WHAT YOU HAVE TO DO:
Go through the material under this sentence. Return every line holding "objects".

THE INPUT:
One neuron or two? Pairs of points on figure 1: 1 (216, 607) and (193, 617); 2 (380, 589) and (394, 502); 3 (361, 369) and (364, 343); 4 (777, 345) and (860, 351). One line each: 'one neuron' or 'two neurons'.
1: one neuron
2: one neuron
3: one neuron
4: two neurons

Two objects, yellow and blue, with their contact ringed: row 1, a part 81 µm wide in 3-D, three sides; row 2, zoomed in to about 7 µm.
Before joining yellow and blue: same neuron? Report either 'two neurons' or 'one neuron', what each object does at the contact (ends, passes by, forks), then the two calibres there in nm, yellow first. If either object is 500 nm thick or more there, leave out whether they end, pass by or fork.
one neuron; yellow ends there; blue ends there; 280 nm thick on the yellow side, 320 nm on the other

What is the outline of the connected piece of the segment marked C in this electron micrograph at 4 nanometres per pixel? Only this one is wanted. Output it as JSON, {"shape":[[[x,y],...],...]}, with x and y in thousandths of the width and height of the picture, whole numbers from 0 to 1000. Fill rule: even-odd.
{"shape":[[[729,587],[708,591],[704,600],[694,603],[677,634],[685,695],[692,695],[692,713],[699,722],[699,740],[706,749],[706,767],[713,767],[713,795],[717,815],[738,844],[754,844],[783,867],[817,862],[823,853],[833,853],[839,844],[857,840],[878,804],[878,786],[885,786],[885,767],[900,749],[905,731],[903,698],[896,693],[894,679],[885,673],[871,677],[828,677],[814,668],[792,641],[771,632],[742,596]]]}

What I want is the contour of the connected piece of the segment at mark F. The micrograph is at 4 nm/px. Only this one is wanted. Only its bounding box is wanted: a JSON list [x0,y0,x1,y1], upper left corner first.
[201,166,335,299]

--

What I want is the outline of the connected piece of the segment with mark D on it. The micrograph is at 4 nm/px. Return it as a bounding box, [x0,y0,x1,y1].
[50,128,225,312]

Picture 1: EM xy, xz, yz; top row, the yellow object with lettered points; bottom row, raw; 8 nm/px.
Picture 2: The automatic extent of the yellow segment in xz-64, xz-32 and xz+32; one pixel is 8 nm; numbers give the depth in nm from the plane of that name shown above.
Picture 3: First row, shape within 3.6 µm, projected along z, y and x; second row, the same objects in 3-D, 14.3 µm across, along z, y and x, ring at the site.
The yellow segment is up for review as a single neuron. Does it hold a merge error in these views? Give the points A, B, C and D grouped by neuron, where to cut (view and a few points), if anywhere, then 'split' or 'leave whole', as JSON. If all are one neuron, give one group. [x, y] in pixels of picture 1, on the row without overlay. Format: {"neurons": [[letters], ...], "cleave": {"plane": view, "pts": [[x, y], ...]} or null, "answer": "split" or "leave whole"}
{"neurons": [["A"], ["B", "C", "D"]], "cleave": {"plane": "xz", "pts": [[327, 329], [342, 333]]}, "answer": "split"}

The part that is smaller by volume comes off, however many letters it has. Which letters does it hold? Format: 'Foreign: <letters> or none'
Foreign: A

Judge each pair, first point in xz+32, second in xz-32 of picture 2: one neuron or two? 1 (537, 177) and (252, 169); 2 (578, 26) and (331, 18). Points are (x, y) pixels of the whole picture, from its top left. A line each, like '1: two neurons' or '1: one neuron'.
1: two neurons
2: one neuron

...

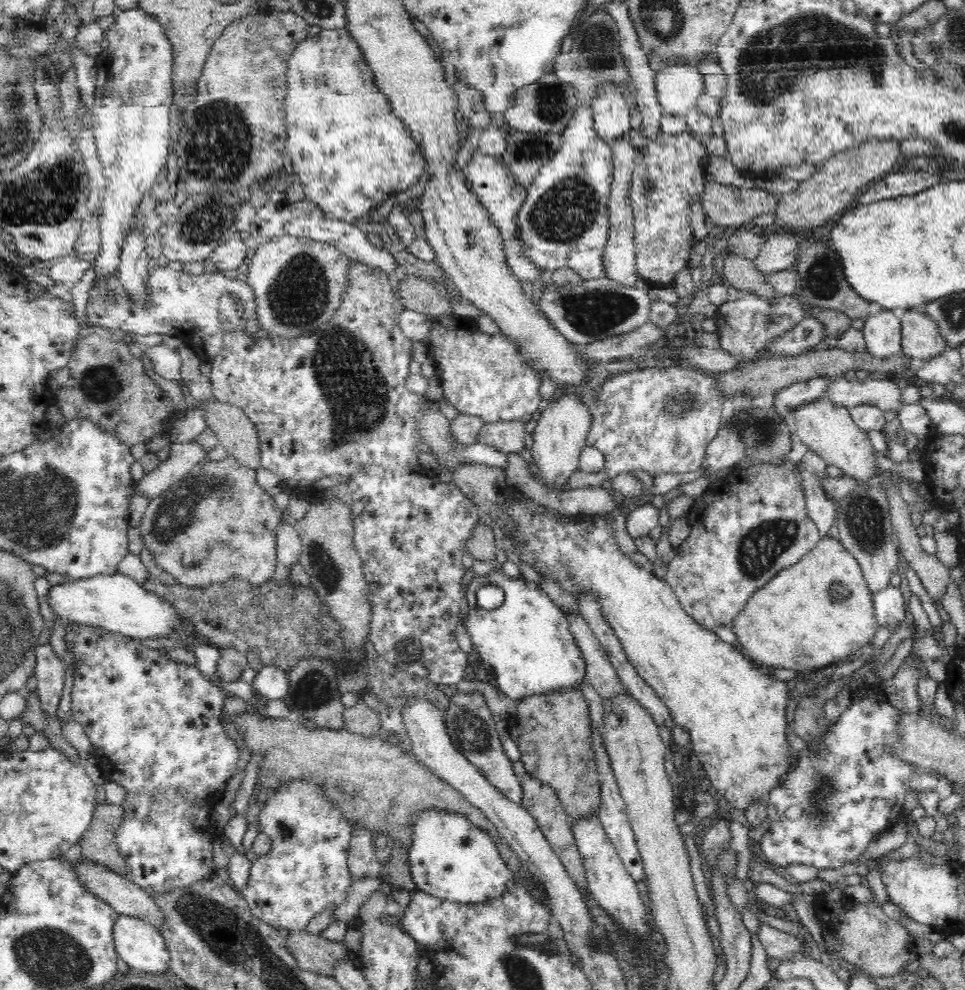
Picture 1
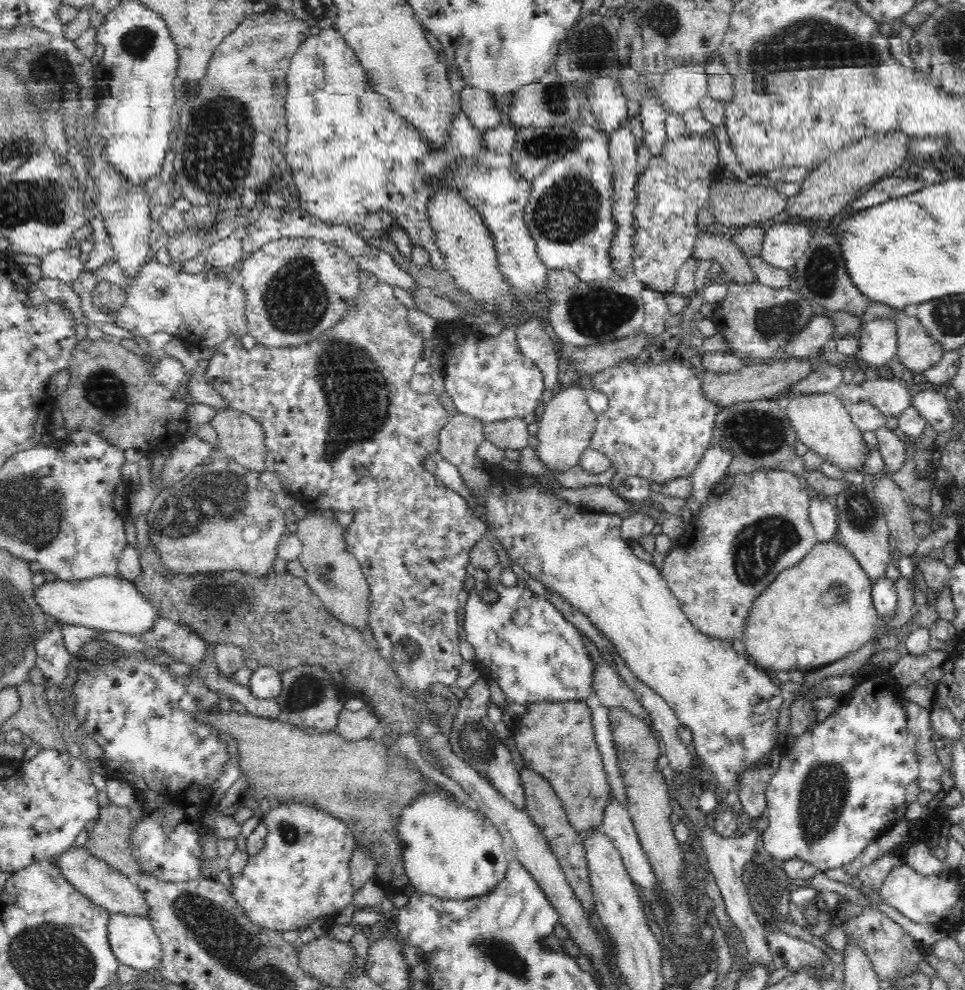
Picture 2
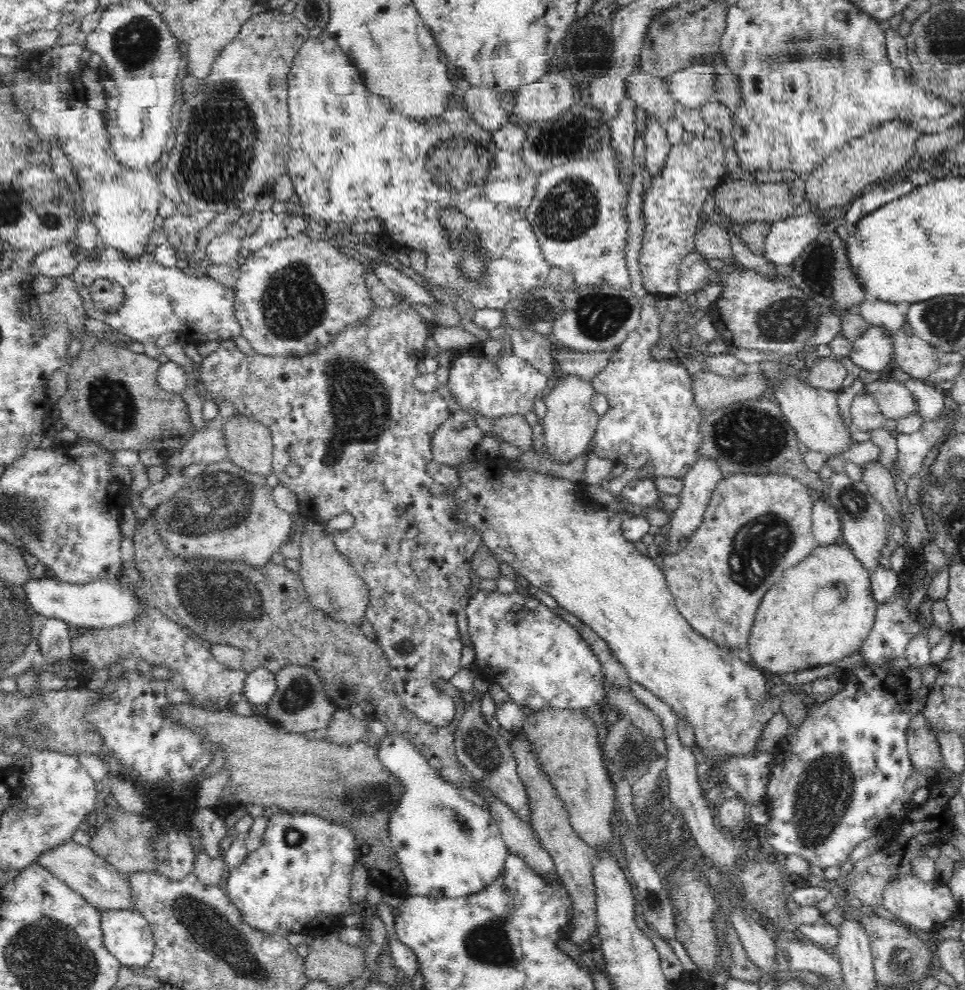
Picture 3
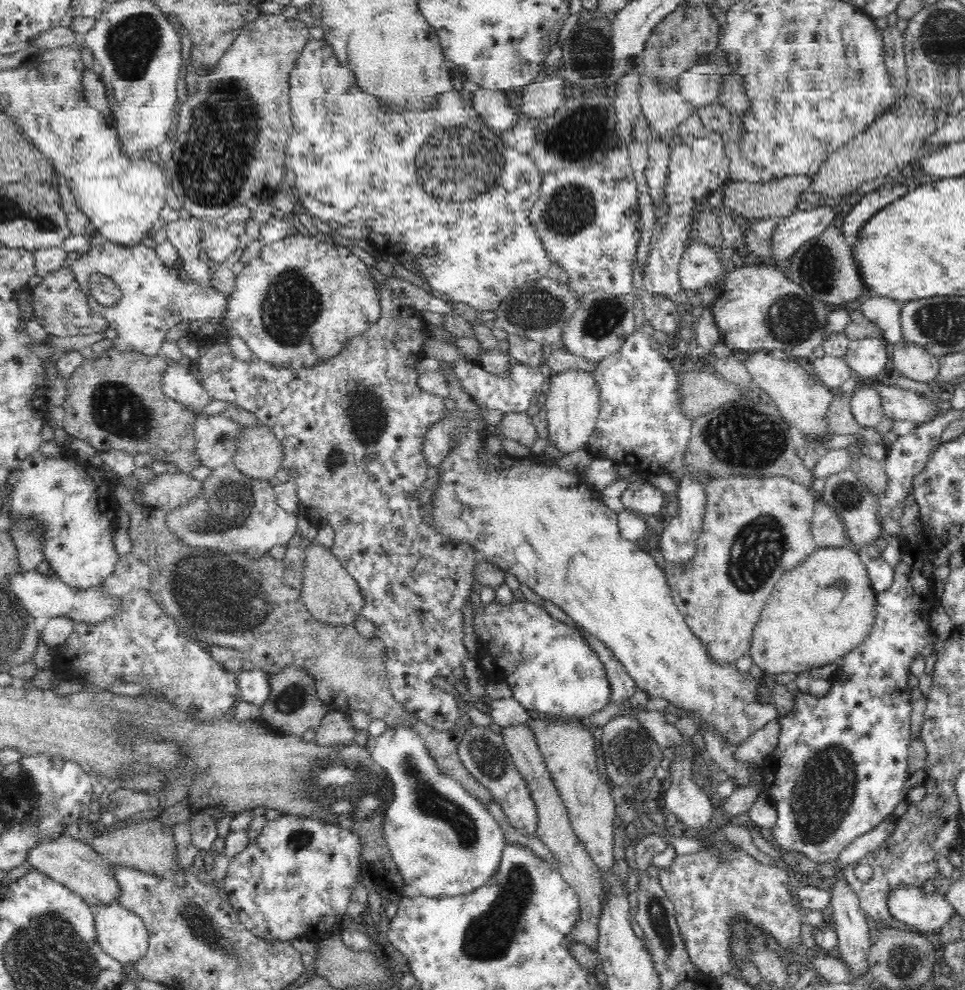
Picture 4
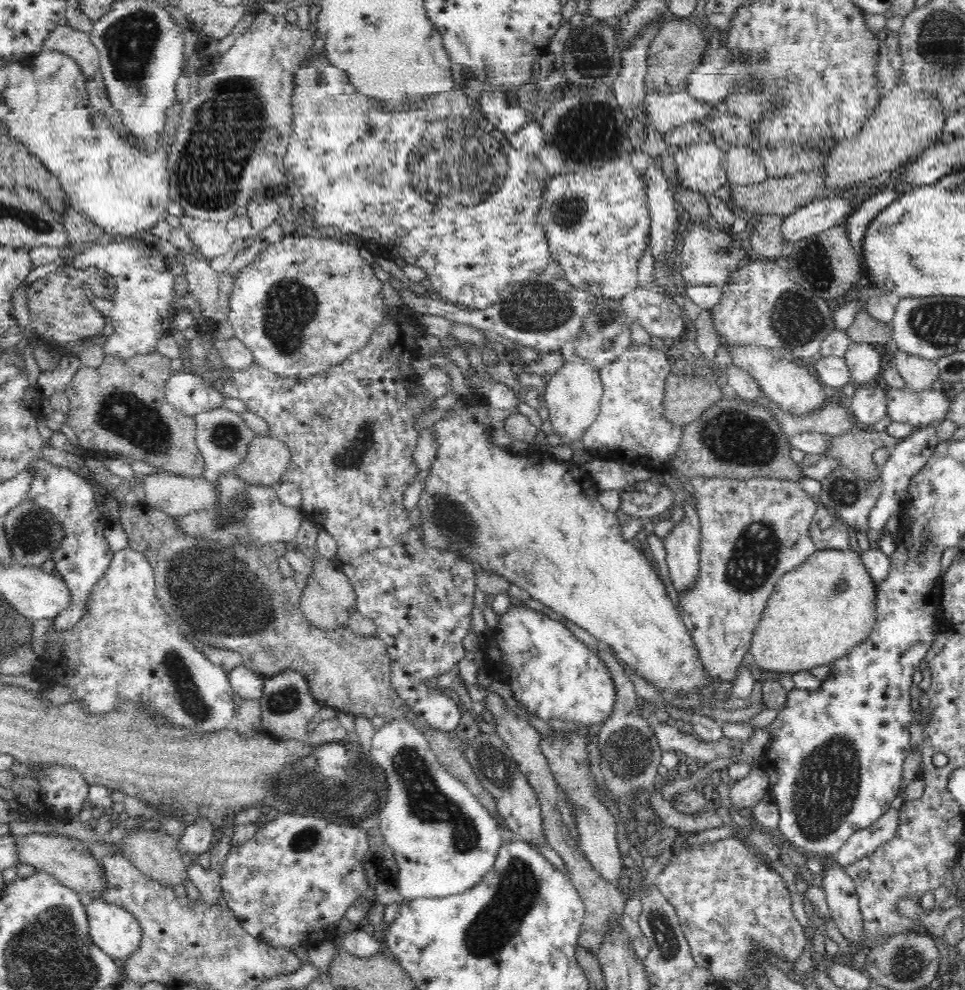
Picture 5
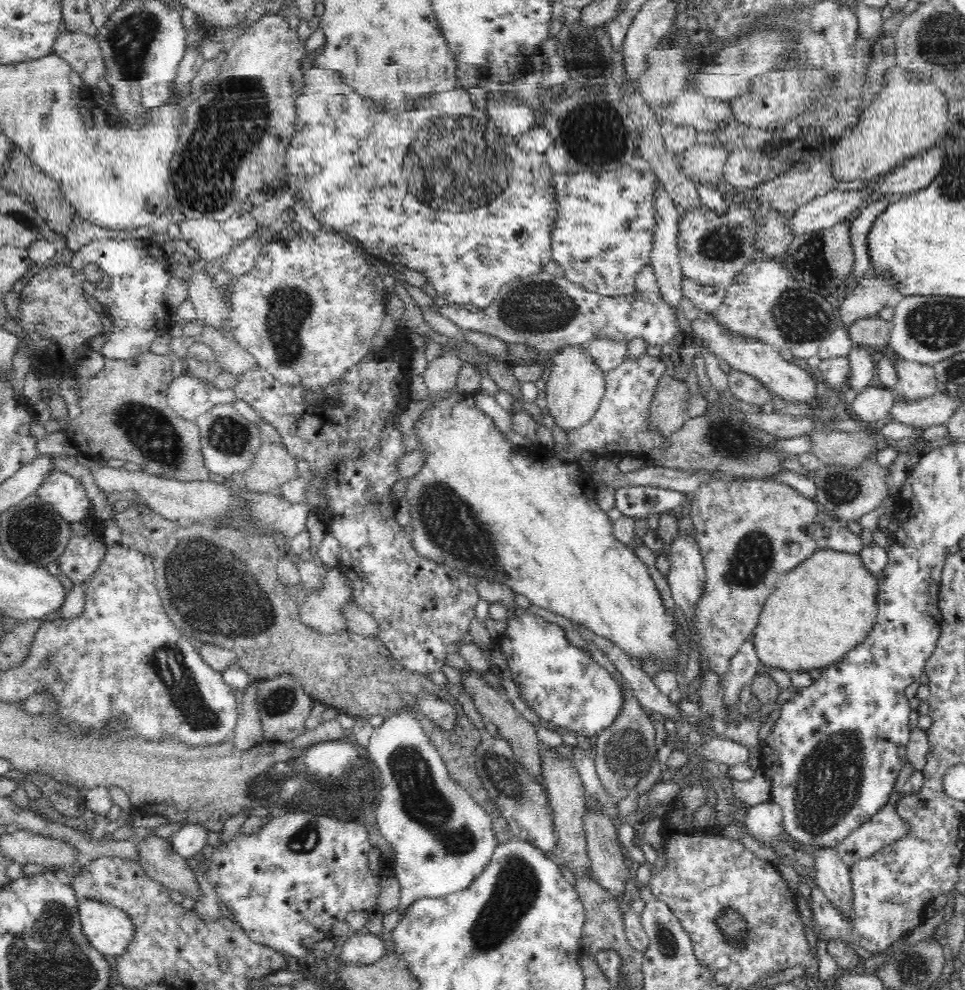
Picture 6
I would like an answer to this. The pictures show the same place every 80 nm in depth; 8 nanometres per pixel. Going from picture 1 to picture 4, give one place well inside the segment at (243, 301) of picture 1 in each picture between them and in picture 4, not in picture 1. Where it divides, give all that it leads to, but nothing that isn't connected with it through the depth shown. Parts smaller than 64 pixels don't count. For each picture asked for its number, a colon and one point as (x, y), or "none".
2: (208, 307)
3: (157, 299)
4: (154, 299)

WRITTEN SOLUTION:
Two objects, yellow and blue, with their contact ringed: row 1, a part 81 µm wide in 3-D, three sides; row 2, zoomed in to about 7 µm.
Picture 3: First row, shape within 3.6 µm, projected along z, y and x; second row, the same objects in 3-D, 14.3 µm across, along z, y and x, ring at the site.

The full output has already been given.